Requirements: Edit the stretch of the records from the line containing "region: Maryland" through the line containing "city: Cordoba", replacing "city" with "town" and leaving all else unchanged. Give only those lines.
- - -
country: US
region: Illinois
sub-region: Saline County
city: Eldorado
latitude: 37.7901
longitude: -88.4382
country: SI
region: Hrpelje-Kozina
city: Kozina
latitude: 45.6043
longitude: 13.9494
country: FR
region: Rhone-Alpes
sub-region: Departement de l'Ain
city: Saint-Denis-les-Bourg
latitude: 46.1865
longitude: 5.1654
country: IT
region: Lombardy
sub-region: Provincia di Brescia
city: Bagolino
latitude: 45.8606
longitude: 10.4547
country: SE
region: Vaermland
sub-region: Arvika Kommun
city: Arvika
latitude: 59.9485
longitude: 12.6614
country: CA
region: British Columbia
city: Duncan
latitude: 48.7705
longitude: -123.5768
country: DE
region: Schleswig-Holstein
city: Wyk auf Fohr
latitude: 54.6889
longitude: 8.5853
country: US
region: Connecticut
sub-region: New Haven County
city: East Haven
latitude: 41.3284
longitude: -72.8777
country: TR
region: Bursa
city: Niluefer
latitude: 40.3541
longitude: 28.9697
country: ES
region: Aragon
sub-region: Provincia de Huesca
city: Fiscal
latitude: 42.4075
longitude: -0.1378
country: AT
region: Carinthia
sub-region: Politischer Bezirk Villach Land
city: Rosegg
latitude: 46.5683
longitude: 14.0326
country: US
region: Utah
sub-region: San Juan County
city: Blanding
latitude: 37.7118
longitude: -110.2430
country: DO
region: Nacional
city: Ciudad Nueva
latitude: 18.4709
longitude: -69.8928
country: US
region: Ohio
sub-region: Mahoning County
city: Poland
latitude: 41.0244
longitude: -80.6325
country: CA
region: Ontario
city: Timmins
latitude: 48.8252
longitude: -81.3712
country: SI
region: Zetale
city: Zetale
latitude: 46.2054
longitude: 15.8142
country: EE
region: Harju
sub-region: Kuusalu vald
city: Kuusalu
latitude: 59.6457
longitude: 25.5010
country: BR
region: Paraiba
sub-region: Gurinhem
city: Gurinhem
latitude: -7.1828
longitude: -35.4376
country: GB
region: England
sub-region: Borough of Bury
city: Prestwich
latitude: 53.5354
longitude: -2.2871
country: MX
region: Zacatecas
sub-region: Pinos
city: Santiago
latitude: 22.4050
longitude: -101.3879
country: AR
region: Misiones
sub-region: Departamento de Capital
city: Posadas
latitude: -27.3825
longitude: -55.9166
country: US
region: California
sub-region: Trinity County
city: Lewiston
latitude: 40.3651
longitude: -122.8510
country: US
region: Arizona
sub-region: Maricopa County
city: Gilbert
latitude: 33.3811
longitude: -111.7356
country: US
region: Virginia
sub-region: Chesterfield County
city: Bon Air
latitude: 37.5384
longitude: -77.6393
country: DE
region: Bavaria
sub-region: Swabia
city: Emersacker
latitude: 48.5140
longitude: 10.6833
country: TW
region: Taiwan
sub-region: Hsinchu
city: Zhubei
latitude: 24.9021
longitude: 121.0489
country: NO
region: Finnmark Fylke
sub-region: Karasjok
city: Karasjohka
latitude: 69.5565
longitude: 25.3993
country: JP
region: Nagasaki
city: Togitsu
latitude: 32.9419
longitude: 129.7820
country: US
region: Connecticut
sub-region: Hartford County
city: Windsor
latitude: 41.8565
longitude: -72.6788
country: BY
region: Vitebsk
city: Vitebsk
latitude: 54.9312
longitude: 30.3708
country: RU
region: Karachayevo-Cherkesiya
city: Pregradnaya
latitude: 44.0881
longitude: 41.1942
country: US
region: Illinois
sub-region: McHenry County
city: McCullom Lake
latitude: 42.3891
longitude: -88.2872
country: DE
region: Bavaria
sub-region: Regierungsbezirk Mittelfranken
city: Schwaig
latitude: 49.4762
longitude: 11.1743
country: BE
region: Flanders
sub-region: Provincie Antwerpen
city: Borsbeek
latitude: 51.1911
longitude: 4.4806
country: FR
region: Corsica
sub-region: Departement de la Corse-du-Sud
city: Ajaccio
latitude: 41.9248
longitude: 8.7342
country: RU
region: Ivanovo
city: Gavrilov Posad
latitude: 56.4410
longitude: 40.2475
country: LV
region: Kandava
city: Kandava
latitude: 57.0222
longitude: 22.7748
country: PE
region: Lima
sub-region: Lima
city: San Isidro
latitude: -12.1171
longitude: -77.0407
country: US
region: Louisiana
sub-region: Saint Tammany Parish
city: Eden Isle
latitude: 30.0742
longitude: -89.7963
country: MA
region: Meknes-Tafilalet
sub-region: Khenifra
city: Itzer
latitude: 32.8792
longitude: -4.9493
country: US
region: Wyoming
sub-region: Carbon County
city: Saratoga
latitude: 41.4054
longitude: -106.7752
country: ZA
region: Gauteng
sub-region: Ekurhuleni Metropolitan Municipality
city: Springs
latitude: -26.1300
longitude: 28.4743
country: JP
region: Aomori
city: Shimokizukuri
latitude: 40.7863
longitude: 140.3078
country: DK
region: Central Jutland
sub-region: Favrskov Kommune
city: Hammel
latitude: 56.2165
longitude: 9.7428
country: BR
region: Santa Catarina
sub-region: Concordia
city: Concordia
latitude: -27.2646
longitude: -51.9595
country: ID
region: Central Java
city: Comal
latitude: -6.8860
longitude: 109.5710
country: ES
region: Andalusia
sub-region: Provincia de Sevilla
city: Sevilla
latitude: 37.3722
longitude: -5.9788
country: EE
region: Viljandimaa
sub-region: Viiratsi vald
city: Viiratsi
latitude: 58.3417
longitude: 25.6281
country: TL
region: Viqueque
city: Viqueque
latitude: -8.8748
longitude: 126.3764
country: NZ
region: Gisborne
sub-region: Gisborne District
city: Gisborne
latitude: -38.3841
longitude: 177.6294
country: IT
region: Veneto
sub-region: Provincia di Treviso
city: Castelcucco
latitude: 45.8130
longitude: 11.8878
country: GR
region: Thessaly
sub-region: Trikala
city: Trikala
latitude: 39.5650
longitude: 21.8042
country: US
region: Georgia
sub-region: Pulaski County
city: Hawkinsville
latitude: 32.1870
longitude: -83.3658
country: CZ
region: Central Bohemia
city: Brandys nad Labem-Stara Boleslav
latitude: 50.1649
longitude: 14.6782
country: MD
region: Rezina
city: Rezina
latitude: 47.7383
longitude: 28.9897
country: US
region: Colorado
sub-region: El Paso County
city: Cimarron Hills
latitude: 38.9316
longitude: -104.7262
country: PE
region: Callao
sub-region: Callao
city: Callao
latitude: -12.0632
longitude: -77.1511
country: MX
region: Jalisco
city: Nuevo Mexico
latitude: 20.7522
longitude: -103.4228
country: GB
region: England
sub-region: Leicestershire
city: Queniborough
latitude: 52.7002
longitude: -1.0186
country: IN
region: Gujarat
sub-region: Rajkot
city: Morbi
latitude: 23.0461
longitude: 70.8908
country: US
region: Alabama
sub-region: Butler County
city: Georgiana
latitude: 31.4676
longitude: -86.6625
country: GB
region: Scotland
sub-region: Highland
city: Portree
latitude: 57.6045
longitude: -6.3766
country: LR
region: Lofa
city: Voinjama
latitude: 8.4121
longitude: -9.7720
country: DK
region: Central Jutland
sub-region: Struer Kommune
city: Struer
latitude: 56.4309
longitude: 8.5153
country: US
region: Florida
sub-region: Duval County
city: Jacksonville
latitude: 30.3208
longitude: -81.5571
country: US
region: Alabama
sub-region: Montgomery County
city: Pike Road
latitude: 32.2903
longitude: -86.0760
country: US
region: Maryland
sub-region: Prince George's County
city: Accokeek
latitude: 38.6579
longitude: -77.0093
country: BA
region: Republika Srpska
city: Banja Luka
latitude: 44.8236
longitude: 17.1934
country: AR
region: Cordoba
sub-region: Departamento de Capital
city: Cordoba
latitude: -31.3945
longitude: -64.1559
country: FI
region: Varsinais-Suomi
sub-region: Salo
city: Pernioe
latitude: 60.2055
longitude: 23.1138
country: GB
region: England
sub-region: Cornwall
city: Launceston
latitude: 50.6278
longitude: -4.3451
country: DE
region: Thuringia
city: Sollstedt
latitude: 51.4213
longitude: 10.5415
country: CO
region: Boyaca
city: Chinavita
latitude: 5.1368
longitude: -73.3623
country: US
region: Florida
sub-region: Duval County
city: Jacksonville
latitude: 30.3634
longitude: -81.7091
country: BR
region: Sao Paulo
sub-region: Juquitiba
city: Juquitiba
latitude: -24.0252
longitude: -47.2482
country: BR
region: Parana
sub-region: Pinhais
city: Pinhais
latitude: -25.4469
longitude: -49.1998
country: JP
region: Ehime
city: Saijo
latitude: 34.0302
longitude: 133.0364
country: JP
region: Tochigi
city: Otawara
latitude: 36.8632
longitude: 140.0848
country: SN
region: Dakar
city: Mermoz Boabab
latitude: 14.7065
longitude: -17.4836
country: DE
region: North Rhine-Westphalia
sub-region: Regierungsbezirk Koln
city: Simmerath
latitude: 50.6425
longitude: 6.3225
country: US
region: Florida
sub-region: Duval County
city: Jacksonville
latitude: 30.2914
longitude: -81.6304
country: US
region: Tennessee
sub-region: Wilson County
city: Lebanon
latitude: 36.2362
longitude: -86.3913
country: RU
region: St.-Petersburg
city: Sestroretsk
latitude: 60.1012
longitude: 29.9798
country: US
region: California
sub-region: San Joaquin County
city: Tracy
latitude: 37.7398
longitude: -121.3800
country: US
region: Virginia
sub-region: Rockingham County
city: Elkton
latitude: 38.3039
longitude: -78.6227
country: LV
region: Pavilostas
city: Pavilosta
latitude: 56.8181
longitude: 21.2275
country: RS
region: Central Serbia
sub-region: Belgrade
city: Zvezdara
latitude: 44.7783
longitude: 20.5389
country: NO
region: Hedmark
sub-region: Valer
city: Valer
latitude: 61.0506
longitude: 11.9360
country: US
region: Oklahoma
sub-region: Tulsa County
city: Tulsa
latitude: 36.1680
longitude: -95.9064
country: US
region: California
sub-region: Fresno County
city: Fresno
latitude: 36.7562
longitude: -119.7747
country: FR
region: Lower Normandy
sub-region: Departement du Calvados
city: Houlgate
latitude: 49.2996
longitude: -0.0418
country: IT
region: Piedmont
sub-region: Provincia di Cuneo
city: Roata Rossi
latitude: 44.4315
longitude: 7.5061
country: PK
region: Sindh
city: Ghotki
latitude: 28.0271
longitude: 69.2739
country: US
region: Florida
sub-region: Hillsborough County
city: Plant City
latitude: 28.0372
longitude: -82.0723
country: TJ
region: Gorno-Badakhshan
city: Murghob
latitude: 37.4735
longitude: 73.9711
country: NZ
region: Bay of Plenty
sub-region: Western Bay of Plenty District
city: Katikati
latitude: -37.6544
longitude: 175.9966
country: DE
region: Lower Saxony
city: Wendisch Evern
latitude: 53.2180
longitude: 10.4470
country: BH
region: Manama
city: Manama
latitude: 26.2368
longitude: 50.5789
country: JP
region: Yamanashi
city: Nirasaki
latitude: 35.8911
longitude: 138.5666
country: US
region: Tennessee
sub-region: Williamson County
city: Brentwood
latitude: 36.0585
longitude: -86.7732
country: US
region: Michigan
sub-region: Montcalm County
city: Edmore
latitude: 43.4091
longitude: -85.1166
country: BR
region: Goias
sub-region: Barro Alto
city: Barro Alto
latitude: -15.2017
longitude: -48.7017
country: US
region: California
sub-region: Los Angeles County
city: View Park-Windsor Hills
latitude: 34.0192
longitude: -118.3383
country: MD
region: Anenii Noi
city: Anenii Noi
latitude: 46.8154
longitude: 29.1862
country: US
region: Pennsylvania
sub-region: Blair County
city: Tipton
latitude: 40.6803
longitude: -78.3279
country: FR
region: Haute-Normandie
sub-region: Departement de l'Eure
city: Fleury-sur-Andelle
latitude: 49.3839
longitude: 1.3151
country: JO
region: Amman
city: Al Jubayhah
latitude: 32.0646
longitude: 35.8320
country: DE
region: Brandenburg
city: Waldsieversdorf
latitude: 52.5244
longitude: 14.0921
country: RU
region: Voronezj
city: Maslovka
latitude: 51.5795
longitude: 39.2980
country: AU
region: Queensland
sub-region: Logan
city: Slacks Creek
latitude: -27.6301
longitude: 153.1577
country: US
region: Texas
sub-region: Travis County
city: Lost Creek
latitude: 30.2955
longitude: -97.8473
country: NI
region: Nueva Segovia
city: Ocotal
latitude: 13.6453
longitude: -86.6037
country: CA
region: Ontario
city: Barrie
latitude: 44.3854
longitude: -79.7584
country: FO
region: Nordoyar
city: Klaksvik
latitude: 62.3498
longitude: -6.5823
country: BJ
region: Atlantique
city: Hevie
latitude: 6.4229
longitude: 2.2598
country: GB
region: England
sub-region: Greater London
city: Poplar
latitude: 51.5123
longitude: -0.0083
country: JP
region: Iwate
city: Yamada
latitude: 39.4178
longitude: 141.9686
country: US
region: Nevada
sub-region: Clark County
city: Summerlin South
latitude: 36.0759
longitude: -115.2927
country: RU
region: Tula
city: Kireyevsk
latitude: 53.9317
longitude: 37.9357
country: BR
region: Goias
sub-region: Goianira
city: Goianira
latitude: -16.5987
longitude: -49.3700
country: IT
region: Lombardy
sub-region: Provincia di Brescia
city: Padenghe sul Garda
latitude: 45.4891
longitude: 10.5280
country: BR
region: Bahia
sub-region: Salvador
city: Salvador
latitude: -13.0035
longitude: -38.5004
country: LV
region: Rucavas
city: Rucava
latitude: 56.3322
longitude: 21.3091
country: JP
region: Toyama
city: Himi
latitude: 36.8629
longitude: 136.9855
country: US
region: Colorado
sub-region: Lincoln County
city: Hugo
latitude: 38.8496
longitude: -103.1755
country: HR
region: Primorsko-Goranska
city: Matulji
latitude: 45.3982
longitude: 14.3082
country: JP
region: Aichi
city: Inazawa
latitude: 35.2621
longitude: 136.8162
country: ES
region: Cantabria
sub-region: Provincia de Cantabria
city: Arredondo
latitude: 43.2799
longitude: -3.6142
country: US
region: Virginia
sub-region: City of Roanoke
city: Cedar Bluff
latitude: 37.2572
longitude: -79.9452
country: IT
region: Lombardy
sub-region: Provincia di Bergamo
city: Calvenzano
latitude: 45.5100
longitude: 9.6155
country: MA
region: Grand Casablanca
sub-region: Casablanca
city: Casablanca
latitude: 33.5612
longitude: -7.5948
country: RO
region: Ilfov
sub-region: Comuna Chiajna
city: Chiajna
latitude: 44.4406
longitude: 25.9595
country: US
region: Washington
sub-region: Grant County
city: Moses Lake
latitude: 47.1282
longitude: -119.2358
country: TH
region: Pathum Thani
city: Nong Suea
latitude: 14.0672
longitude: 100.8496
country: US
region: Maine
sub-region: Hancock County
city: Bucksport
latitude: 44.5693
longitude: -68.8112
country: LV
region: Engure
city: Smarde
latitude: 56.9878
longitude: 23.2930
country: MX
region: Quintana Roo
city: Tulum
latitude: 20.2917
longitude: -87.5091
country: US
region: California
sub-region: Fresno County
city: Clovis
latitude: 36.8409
- - -
Response to this exercise:
region: Maryland
sub-region: Prince George's County
town: Accokeek
latitude: 38.6579
longitude: -77.0093
country: BA
region: Republika Srpska
town: Banja Luka
latitude: 44.8236
longitude: 17.1934
country: AR
region: Cordoba
sub-region: Departamento de Capital
town: Cordoba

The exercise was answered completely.